My colleague Dave Clemens at HR Café has reported on some interesting research from The Wharton School. It turns out that the old Avis ads were true: If you’re Number Two, you really do try harder.
The research looked at more than 6,500 basketball games and found an interesting pattern. Teams that were a little bit behind at halftime were more likely to win the game.
Not surprisingly, teams that trailed by several points were likely to lose. Teams with a six-point halftime deficit lost 80% of the time. But when they trailed by just one point, they went on to win 51.3% of the time.

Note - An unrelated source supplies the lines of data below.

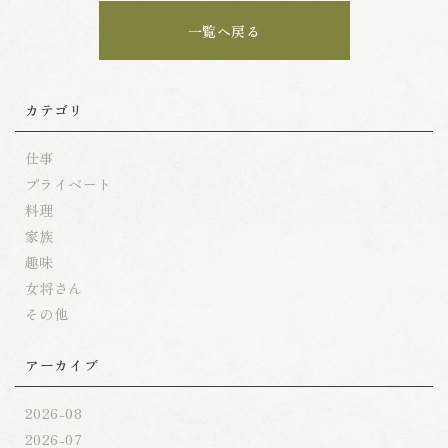
一覧へ戻る
カテゴリ
仕事
プライベート
料理
家族
趣味
女将さん
その他
アーカイブ
2026-08
2026-07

That may not seem like a big margin, but it’s significant if you’re a statistician. Or a gambler. Presumably the teams that were a point apart at halftime were evenly matched in terms of skill. So the difference clearly had to do with motivation. The players who were ahead felt they had a little breathing room (albeit just one point), while those who were a little behind were motivated to dig deeper to pull out a win. Those who were way behind, by contrast, were demotivated. Squeezing out an extra couple of points wouldn’t get them a win, so they didn’t try.

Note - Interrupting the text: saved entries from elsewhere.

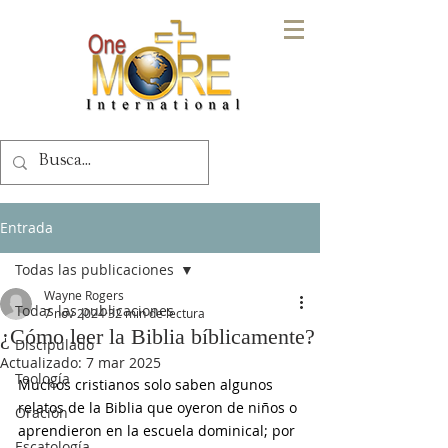
Entrada
Todas las publicaciones
Wayne Rogers
Todas las publicaciones
7 nov 2024
32 min de lectura
¿Cómo leer la Biblia bíblicamente?
Discipulado
Actualizado:
7 mar 2025
Teología
Muchos cristianos solo saben algunos 
relatos de la Biblia que oyeron de niños o 
Oración
aprendieron en la escuela dominical; por 
Escatología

The researchers also looked to see if the pattern would hold up in other contexts. So they recruited people to perform a mind-numbing task: typing letters on a keypad. It’s easy to see how motivation would flag. But when researchers told subjects that they were lagging a bit behind expectations, they too upped their game.
So what does this mean for motivating salespeople?
It suggests that goals, to be motivational, need to be hard but achievable. So, for example, if it’s the middle of the year and your reps are a “little behind” their targets, that could be a good thing. In fact, it’s something you should spotlight: “Hey, folks, we’re a little bit off the pace, so we’re going to have to really pick it up in the second half.”